**Information supplied**
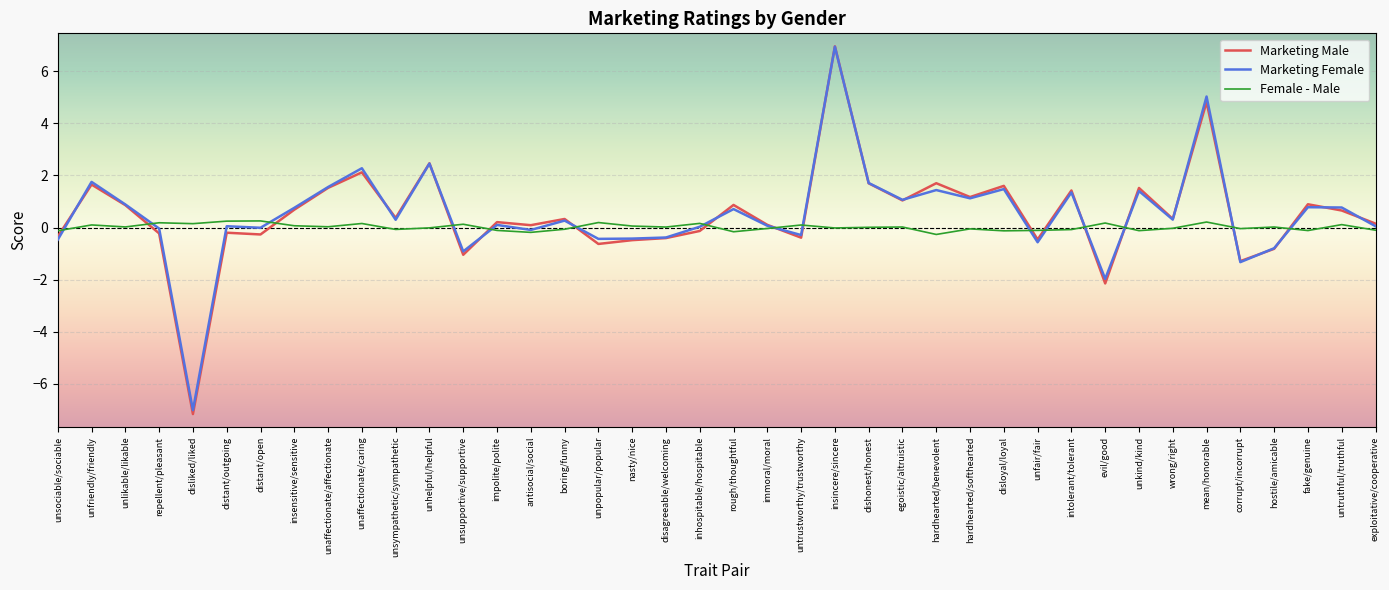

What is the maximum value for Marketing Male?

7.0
==
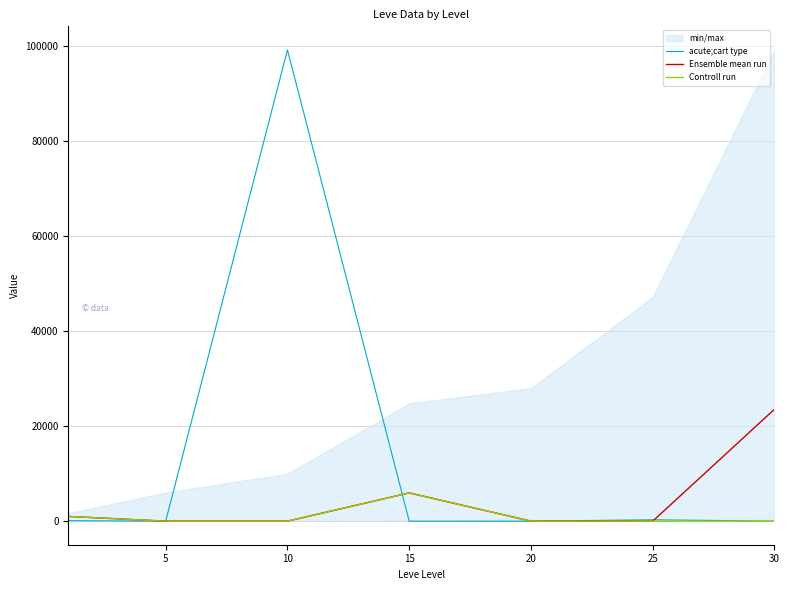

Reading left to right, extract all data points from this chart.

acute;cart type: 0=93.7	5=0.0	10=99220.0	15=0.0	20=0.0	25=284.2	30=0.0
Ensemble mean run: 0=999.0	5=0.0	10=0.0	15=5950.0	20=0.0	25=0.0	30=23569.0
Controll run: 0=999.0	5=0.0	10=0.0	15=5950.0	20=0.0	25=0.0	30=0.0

**Work item**
Please count the lines in the material above that contain the word "Ensemble" and give only that number.

**Answer to the problem**
1